Given records Block Start
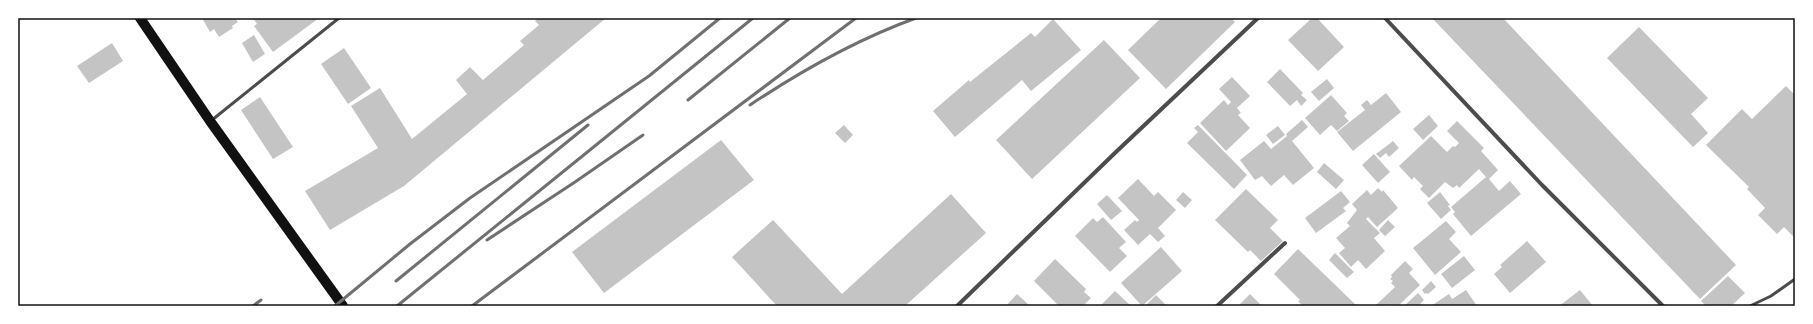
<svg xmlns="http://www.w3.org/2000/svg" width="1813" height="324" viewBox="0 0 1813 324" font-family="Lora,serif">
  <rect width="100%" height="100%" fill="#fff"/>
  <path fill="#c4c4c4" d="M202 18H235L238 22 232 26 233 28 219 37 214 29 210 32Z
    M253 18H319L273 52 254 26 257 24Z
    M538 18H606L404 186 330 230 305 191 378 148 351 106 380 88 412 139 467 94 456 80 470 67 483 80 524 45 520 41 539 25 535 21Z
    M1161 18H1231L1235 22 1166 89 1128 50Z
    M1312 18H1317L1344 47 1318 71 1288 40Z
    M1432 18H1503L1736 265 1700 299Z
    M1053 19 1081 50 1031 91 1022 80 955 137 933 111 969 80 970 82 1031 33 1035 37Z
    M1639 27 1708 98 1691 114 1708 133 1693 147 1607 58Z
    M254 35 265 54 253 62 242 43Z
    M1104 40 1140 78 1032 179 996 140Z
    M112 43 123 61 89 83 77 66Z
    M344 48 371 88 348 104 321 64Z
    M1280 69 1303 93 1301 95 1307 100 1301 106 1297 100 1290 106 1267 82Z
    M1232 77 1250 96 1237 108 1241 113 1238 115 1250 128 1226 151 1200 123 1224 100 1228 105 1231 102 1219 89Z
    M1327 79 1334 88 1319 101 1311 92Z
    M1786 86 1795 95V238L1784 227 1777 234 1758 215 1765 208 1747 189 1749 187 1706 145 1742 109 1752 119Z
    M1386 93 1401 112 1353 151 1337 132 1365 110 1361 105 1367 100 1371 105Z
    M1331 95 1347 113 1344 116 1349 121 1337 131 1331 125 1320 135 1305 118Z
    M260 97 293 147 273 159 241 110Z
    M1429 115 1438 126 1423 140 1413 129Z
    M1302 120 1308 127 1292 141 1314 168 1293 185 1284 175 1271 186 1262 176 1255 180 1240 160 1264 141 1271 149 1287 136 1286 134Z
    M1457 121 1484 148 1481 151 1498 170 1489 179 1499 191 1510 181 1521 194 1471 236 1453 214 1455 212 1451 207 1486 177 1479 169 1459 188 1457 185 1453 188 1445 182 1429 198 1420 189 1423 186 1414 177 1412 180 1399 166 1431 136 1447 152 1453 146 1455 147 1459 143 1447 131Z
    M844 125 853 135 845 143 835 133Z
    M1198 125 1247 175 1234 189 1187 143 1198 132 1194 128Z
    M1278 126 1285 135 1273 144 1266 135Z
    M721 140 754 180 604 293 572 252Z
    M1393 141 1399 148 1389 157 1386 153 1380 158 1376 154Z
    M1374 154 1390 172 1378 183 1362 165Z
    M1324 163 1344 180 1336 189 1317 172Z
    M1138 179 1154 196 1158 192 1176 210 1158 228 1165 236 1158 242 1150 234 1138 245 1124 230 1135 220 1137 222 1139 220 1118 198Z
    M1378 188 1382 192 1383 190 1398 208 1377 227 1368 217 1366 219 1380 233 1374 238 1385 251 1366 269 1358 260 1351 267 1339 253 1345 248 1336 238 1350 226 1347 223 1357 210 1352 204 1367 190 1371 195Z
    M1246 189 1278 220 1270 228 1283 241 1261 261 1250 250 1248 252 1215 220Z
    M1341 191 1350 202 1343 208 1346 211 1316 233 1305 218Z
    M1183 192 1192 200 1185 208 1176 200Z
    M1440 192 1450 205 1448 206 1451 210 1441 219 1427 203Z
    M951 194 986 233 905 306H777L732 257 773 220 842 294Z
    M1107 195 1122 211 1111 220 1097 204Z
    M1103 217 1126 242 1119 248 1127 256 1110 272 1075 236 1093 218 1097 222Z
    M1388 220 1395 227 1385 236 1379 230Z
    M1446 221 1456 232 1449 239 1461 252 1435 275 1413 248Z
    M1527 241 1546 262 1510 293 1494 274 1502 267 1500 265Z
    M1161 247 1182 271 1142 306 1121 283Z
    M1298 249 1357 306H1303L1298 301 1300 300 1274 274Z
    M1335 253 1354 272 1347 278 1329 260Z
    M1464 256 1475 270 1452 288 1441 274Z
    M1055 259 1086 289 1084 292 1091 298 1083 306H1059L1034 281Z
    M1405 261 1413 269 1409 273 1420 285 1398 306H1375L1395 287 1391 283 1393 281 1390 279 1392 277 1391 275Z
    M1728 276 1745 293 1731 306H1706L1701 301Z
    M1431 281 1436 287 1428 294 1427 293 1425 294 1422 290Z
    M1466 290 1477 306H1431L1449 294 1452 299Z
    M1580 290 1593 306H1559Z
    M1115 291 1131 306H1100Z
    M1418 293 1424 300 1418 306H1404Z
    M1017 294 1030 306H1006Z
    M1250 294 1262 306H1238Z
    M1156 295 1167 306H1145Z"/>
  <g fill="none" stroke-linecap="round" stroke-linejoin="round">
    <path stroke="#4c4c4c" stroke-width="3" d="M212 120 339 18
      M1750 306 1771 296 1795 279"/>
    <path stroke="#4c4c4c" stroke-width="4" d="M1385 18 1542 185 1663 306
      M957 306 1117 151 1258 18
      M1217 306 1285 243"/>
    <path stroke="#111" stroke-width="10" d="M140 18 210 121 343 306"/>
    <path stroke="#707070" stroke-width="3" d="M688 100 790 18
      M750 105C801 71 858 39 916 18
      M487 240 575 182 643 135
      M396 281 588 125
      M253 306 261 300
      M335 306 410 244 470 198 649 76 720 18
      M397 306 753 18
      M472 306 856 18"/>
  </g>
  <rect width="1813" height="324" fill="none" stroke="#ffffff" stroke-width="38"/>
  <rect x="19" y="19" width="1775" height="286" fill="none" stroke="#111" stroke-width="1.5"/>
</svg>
Given records Block End
:: Assignment ::
From the first line to the last, write out the data exactly, omitting any pictures.

:: Your solution ::
<svg xmlns="http://www.w3.org/2000/svg" width="1813" height="324" viewBox="0 0 1813 324" font-family="Lora,serif">
  <rect width="100%" height="100%" fill="#fff"/>
  <path fill="#c4c4c4" d="M202 18H235L238 22 232 26 233 28 219 37 214 29 210 32Z
    M253 18H319L273 52 254 26 257 24Z
    M538 18H606L404 186 330 230 305 191 378 148 351 106 380 88 412 139 467 94 456 80 470 67 483 80 524 45 520 41 539 25 535 21Z
    M1161 18H1231L1235 22 1166 89 1128 50Z
    M1312 18H1317L1344 47 1318 71 1288 40Z
    M1432 18H1503L1736 265 1700 299Z
    M1053 19 1081 50 1031 91 1022 80 955 137 933 111 969 80 970 82 1031 33 1035 37Z
    M1639 27 1708 98 1691 114 1708 133 1693 147 1607 58Z
    M254 35 265 54 253 62 242 43Z
    M1104 40 1140 78 1032 179 996 140Z
    M112 43 123 61 89 83 77 66Z
    M344 48 371 88 348 104 321 64Z
    M1280 69 1303 93 1301 95 1307 100 1301 106 1297 100 1290 106 1267 82Z
    M1232 77 1250 96 1237 108 1241 113 1238 115 1250 128 1226 151 1200 123 1224 100 1228 105 1231 102 1219 89Z
    M1327 79 1334 88 1319 101 1311 92Z
    M1786 86 1795 95V238L1784 227 1777 234 1758 215 1765 208 1747 189 1749 187 1706 145 1742 109 1752 119Z
    M1386 93 1401 112 1353 151 1337 132 1365 110 1361 105 1367 100 1371 105Z
    M1331 95 1347 113 1344 116 1349 121 1337 131 1331 125 1320 135 1305 118Z
    M260 97 293 147 273 159 241 110Z
    M1429 115 1438 126 1423 140 1413 129Z
    M1302 120 1308 127 1292 141 1314 168 1293 185 1284 175 1271 186 1262 176 1255 180 1240 160 1264 141 1271 149 1287 136 1286 134Z
    M1457 121 1484 148 1481 151 1498 170 1489 179 1499 191 1510 181 1521 194 1471 236 1453 214 1455 212 1451 207 1486 177 1479 169 1459 188 1457 185 1453 188 1445 182 1429 198 1420 189 1423 186 1414 177 1412 180 1399 166 1431 136 1447 152 1453 146 1455 147 1459 143 1447 131Z
    M844 125 853 135 845 143 835 133Z
    M1198 125 1247 175 1234 189 1187 143 1198 132 1194 128Z
    M1278 126 1285 135 1273 144 1266 135Z
    M721 140 754 180 604 293 572 252Z
    M1393 141 1399 148 1389 157 1386 153 1380 158 1376 154Z
    M1374 154 1390 172 1378 183 1362 165Z
    M1324 163 1344 180 1336 189 1317 172Z
    M1138 179 1154 196 1158 192 1176 210 1158 228 1165 236 1158 242 1150 234 1138 245 1124 230 1135 220 1137 222 1139 220 1118 198Z
    M1378 188 1382 192 1383 190 1398 208 1377 227 1368 217 1366 219 1380 233 1374 238 1385 251 1366 269 1358 260 1351 267 1339 253 1345 248 1336 238 1350 226 1347 223 1357 210 1352 204 1367 190 1371 195Z
    M1246 189 1278 220 1270 228 1283 241 1261 261 1250 250 1248 252 1215 220Z
    M1341 191 1350 202 1343 208 1346 211 1316 233 1305 218Z
    M1183 192 1192 200 1185 208 1176 200Z
    M1440 192 1450 205 1448 206 1451 210 1441 219 1427 203Z
    M951 194 986 233 905 306H777L732 257 773 220 842 294Z
    M1107 195 1122 211 1111 220 1097 204Z
    M1103 217 1126 242 1119 248 1127 256 1110 272 1075 236 1093 218 1097 222Z
    M1388 220 1395 227 1385 236 1379 230Z
    M1446 221 1456 232 1449 239 1461 252 1435 275 1413 248Z
    M1527 241 1546 262 1510 293 1494 274 1502 267 1500 265Z
    M1161 247 1182 271 1142 306 1121 283Z
    M1298 249 1357 306H1303L1298 301 1300 300 1274 274Z
    M1335 253 1354 272 1347 278 1329 260Z
    M1464 256 1475 270 1452 288 1441 274Z
    M1055 259 1086 289 1084 292 1091 298 1083 306H1059L1034 281Z
    M1405 261 1413 269 1409 273 1420 285 1398 306H1375L1395 287 1391 283 1393 281 1390 279 1392 277 1391 275Z
    M1728 276 1745 293 1731 306H1706L1701 301Z
    M1431 281 1436 287 1428 294 1427 293 1425 294 1422 290Z
    M1466 290 1477 306H1431L1449 294 1452 299Z
    M1580 290 1593 306H1559Z
    M1115 291 1131 306H1100Z
    M1418 293 1424 300 1418 306H1404Z
    M1017 294 1030 306H1006Z
    M1250 294 1262 306H1238Z
    M1156 295 1167 306H1145Z"/>
  <g fill="none" stroke-linecap="round" stroke-linejoin="round">
    <path stroke="#4c4c4c" stroke-width="3" d="M212 120 339 18
      M1750 306 1771 296 1795 279"/>
    <path stroke="#4c4c4c" stroke-width="4" d="M1385 18 1542 185 1663 306
      M957 306 1117 151 1258 18
      M1217 306 1285 243"/>
    <path stroke="#111" stroke-width="10" d="M140 18 210 121 343 306"/>
    <path stroke="#707070" stroke-width="3" d="M688 100 790 18
      M750 105C801 71 858 39 916 18
      M487 240 575 182 643 135
      M396 281 588 125
      M253 306 261 300
      M335 306 410 244 470 198 649 76 720 18
      M397 306 753 18
      M472 306 856 18"/>
  </g>
  <rect width="1813" height="324" fill="none" stroke="#ffffff" stroke-width="38"/>
  <rect x="19" y="19" width="1775" height="286" fill="none" stroke="#111" stroke-width="1.5"/>
</svg>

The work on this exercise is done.